This fat embolism score calculator provides two diagnosis criteria, the Schonfeld FES diagnosis and Gurd's and Wilson's criteria usable in pulmonary embolism. Below the form you can read more about the fat embolism syndrome and the positive criteria.


Please select the symptoms experienced!


Major criteria


Minor criteria

How does this fat embolism score calculator work?

This health tool consists of two methods of FES diagnosis with their own criteria and method of interpretation. The first tab uses Schonfeld’s criteria for fat embolism with 7 items, each awarded a number of points as explained:

■ Petechiae (5 points);

■ X-ray chest diffuse infiltrates (4 points);

■ Hypoxemia (3 points);

■ Fever (1 point);

■ Tachycardia (1 point);

■ Tachypnea (1 point);

■ Confusion (1 point).

Positive diagnosis of FES in the Schonfeld method has a cut off of 5 points.

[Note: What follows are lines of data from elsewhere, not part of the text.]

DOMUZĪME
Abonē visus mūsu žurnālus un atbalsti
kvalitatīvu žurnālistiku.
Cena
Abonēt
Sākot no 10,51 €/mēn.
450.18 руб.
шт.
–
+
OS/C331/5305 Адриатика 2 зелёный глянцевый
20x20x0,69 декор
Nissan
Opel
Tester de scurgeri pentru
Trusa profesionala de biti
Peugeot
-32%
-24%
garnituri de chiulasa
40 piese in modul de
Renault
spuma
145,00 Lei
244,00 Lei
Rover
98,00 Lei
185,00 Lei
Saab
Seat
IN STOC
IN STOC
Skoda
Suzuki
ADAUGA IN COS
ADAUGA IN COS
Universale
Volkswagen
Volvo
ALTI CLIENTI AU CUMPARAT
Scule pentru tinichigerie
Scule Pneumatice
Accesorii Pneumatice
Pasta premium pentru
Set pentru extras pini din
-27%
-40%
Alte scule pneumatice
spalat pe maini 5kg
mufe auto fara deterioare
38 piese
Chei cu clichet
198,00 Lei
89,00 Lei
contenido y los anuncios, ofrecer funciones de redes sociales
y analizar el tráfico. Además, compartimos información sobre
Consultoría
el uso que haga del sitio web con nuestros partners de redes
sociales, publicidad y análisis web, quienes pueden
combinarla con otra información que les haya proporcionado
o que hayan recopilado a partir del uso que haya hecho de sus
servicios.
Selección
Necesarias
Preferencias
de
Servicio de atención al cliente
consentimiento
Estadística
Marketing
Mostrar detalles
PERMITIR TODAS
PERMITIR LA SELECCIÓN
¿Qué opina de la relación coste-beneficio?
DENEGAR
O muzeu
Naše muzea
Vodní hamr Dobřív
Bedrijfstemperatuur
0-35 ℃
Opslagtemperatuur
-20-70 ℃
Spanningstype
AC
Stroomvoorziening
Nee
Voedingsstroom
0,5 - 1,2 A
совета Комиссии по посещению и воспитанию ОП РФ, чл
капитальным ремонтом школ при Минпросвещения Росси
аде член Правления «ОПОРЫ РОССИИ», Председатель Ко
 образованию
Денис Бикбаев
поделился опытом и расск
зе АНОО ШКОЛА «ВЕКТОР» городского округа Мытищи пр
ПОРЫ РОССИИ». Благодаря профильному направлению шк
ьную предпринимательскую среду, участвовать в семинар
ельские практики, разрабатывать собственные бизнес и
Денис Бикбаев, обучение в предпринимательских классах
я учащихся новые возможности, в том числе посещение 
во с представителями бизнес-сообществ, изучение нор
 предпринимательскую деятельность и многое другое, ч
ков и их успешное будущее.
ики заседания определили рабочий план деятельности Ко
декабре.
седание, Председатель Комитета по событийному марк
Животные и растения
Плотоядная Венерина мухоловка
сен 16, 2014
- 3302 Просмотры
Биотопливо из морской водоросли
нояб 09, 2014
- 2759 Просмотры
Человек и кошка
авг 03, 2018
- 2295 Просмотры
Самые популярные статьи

The second tab in the fat embolism score calculator consists of Gurd's and Wilson's criteria:

Major criteria:

■ Axillary or subconjunctival petechiae;

■ Hypoxaemia (PaO2 <60 mm Hg; FIO2 = 0.4);

■ Central nervous system depression disproportionate to hypoxaemia;

Pulmonary oedema.

Minor criteria:

■ Tachycardia >110 bpm;

■ Pyrexia >38.5°C;

■ Emboli present in the retina on fundoscopy;

■ Fat present in urine;

■ A sudden inexplicable drop in haematocrit or platelet values;

■ Increasing ESR;

■ Fat globules present in the sputum.

Positive diagnosis after Gurd's and Wilson's criteria requires at least one major criteria and four minor criteria being present.

Fat embolism syndrome is a serious condition (with 15% mortality left untreated) and is diagnosed by non specific tests and universal criteria therefore clinical judgment in individual cases should trump.

Fat embolism guidelines

FE is characterized by hypoxia, bilateral pulmonary infiltrates and an altered mental status. Basically it refers to the presence of fat droplets in the lung microcirculation that can lead to clinical sequelae.

FES, the syndrome is the manifestation of fat embolism with clinical signs such as petechial rash, or progressive respiratory insufficiency. FES usually occurs within 24 hours of injury.

Most common causes are trauma and orthopedic injuries with a 3-4% incidence in isolated bone trauma and 10-15% incidence in polytrauma. However, studies have correlated some non traumatic conditions with FE occurrence, such as diabetes and pancreatitis.

Incidence is greater in adults in general (men in particular, due to proneness of being involved in high velocity trauma causing accidents) because children’s bone marrow contains more hematopoietic tissue and less fat thus decreasing risk of fat embolization.

FES is the inflammatory response of the body to the presence of embolized fat globules. There are two theories explaining the creation of the fat globules, the first sources them in the bone marrow fat as they are released by the mechanical trauma and the second is a metabolic theory sourcing the fat from changes in chylomicrons due to cellular stress caused by trauma.

For diagnosis, the main laboratory work performed is:

■ ABG – revealing an increase in pulmonary shunt fraction alveolar to arterial oxygen difference;

■ Hematocrit, platelet count, fibrinogen – revealing thrombocytopenia, anemia and hypofibrinogenemia;

■ Microglobulinemia – required test when applying Gurd’s criteria.

Imaging used in diagnosis:

■ Chest radiography – revealing the bilateral pulmonary infiltrates;

■ CT – revealing petechial hemorrhages indicating microvascular injury.


1) Akhtar S. (2009) Fat embolism. Anesthesiol Clin; 27(3):533-50

2) Gurd AR, Wilson RI. (1974) The fat embolism syndrome. J Bone Joint Surg Br; 56B(3):408-16.

3) Glazer JL, Onion DK. (2001) Fat embolism syndrome in a surgical patient. J Am Board Fam Pract; 14(4):310-3.

4) Nandi R, Krishna HM, Shetty N. (2010) Fat Embolism Syndrome Presenting as Sudden Loss of Consciousness. J Anaesthesiol Clin Pharmacol; 26(4): 549–550.